Events characterized as anti-foreigner crimes increased 19.7% to 7,701 in an overall uptick in hate crimes to 8,113 from 7,913. The far right was responsible for 7,064 of the anti-foreigner crimes, and 7,153 of the overall hate crimes, according to the report.

Germany defines politically motivated crimes as those that constitute a particular threat to the country's democracy. They encompass a wide range of crimes, including acts by political extremists and animal-welfare activists that deliver their message physically.

Overall, the report showed Germany registered 36,062 politically motivated crimes in 2018, down 8.7% from 2017. The majority, 39.1%, were classified as "propaganda" crimes, such as using the swastika and other banned symbols. Others crimes motivated by politics included threats, incitement, disturbing the peace, arson, assault, kidnapping and homicide.

EU notes drop in illegal arrivals this year

The European Union's border agency says the number of migrants entering the bloc illegally continues to drop.

Frontex said Tuesday that it spotted 4,900 "illegal border crossings" in April, a fall of 19% over the previous month.

In all, about 24,200 crossings were detected in the first four months of 2019, 27% down from in 2018.

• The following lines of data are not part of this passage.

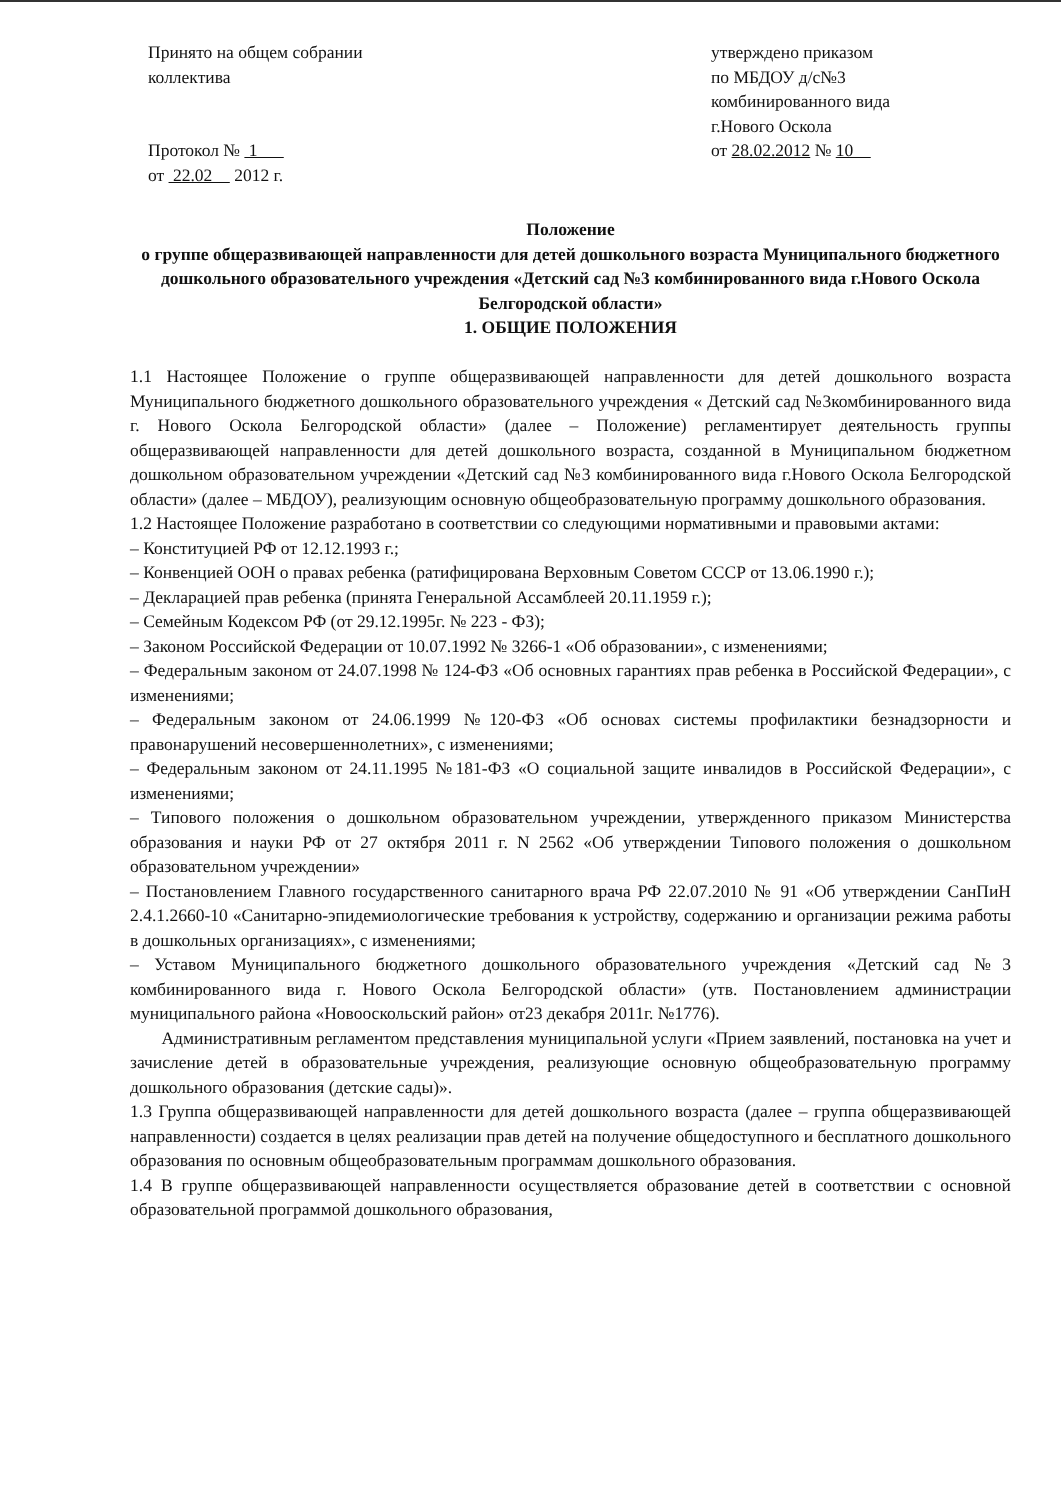Принято на общем собрании
коллектива
Протокол № 1
от 22.02 2012 г.
утверждено приказом
по МБДОУ д/с№3
комбинированного вида
г.Нового Оскола
от 28.02.2012 № 10
Положение
о группе общеразвивающей направленности для детей дошкольного возраста Муниципального бюджетного дошкольного образовательного учреждения «Детский сад №3 комбинированного вида г.Нового Оскола Белгородской области»
1. ОБЩИЕ ПОЛОЖЕНИЯ
1.1 Настоящее Положение о группе общеразвивающей направленности для детей дошкольного возраста Муниципального бюджетного дошкольного образовательного учреждения « Детский сад №3комбинированного вида г. Нового Оскола Белгородской области» (далее – Положение) регламентирует деятельность группы общеразвивающей направленности для детей дошкольного возраста, созданной в Муниципальном бюджетном дошкольном образовательном учреждении «Детский сад №3 комбинированного вида г.Нового Оскола Белгородской области» (далее – МБДОУ), реализующим основную общеобразовательную программу дошкольного образования.
1.2 Настоящее Положение разработано в соответствии со следующими нормативными и правовыми актами:
– Конституцией РФ от 12.12.1993 г.;
– Конвенцией ООН о правах ребенка (ратифицирована Верховным Советом СССР от 13.06.1990 г.);
– Декларацией прав ребенка (принята Генеральной Ассамблеей 20.11.1959 г.);
– Семейным Кодексом РФ (от 29.12.1995г. № 223 - ФЗ);
– Законом Российской Федерации от 10.07.1992 № 3266-1 «Об образовании», с изменениями;
– Федеральным законом от 24.07.1998 № 124-ФЗ «Об основных гарантиях прав ребенка в Российской Федерации», с изменениями;
– Федеральным законом от 24.06.1999 №120-ФЗ «Об основах системы профилактики безнадзорности и правонарушений несовершеннолетних», с изменениями;
– Федеральным законом от 24.11.1995 №181-ФЗ «О социальной защите инвалидов в Российской Федерации», с изменениями;
– Типового положения о дошкольном образовательном учреждении, утвержденного приказом Министерства образования и науки РФ от 27 октября 2011 г. N 2562 «Об утверждении Типового положения о дошкольном образовательном учреждении»
– Постановлением Главного государственного санитарного врача РФ 22.07.2010 № 91 «Об утверждении СанПиН 2.4.1.2660-10 «Санитарно-эпидемиологические требования к устройству, содержанию и организации режима работы в дошкольных организациях», с изменениями;
– Уставом Муниципального бюджетного дошкольного образовательного учреждения «Детский сад №3 комбинированного вида г. Нового Оскола Белгородской области» (утв. Постановлением администрации муниципального района «Новооскольский район» от23 декабря 2011г. №1776).
Административным регламентом представления муниципальной услуги «Прием заявлений, постановка на учет и зачисление детей в образовательные учреждения, реализующие основную общеобразовательную программу дошкольного образования (детские сады)».
1.3 Группа общеразвивающей направленности для детей дошкольного возраста (далее – группа общеразвивающей направленности) создается в целях реализации прав детей на получение общедоступного и бесплатного дошкольного образования по основным общеобразовательным программам дошкольного образования.
1.4 В группе общеразвивающей направленности осуществляется образование детей в соответствии с основной образовательной программой дошкольного образования,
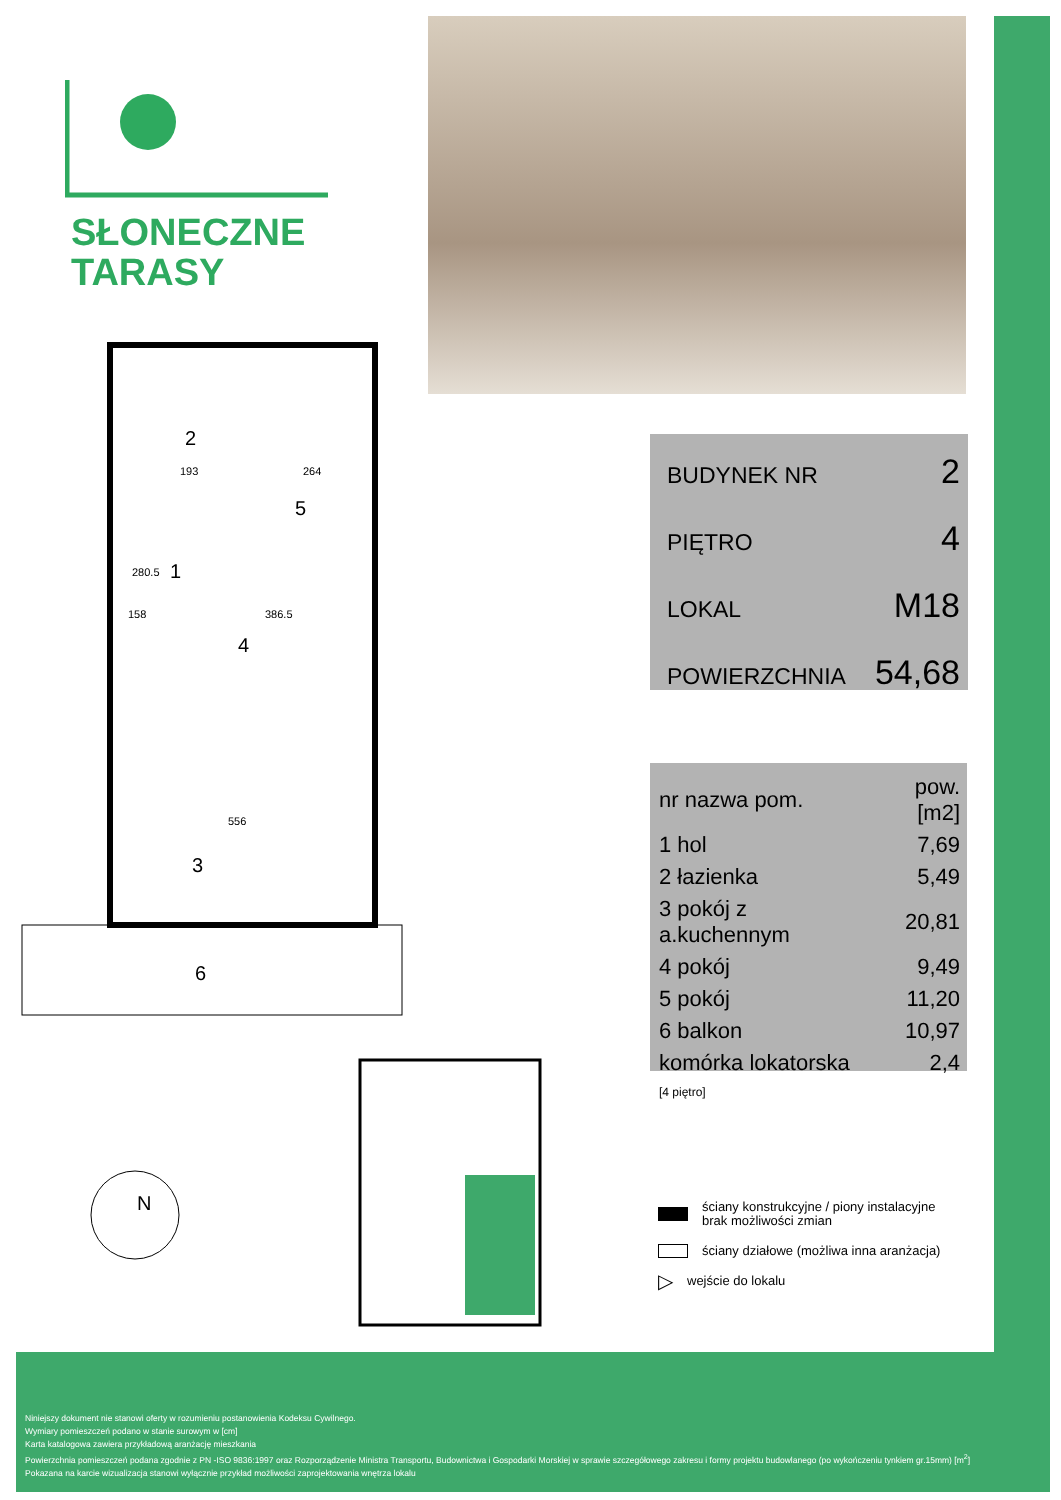SŁONECZNE
TARASY
BUDYNEK NR 2
PIĘTRO 4
LOKAL M18
POWIERZCHNIA 54,68
| nr nazwa pom. | pow.[m2] |
| --- | --- |
| 1 hol | 7,69 |
| 2 łazienka | 5,49 |
| 3 pokój z a.kuchennym | 20,81 |
| 4 pokój | 9,49 |
| 5 pokój | 11,20 |
| 6 balkon | 10,97 |
| komórka lokatorska [4 piętro] | 2,4 |
2
5
1
4
3
6
193
264
280.5
158
386.5
556
N
ściany konstrukcyjne / piony instalacyjne
brak możliwości zmian
ściany działowe (możliwa inna aranżacja)
▷ wejście do lokalu
Niniejszy dokument nie stanowi oferty w rozumieniu postanowienia Kodeksu Cywilnego.
Wymiary pomieszczeń podano w stanie surowym w [cm]
Karta katalogowa zawiera przykładową aranżację mieszkania
Powierzchnia pomieszczeń podana zgodnie z PN -ISO 9836:1997 oraz Rozporządzenie Ministra Transportu, Budownictwa i Gospodarki Morskiej w sprawie szczegółowego zakresu i formy projektu budowlanego (po wykończeniu tynkiem gr.15mm) [m<sup>2</sup>]
Pokazana na karcie wizualizacja stanowi wyłącznie przykład możliwości zaprojektowania wnętrza lokalu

More than half the migrants were detected on Europe's eastern borders. One in 4 were Afghans, while 1 in 5 were citizens of Turkey, a candidate for EU membership.

Just over 200 people crossed the central Mediterranean, once Europe's busiest migrant route.

The EU was plunged into a political crisis in 2015 over how to handle migrant arrivals, a key issue in the May 23-26 EU elections.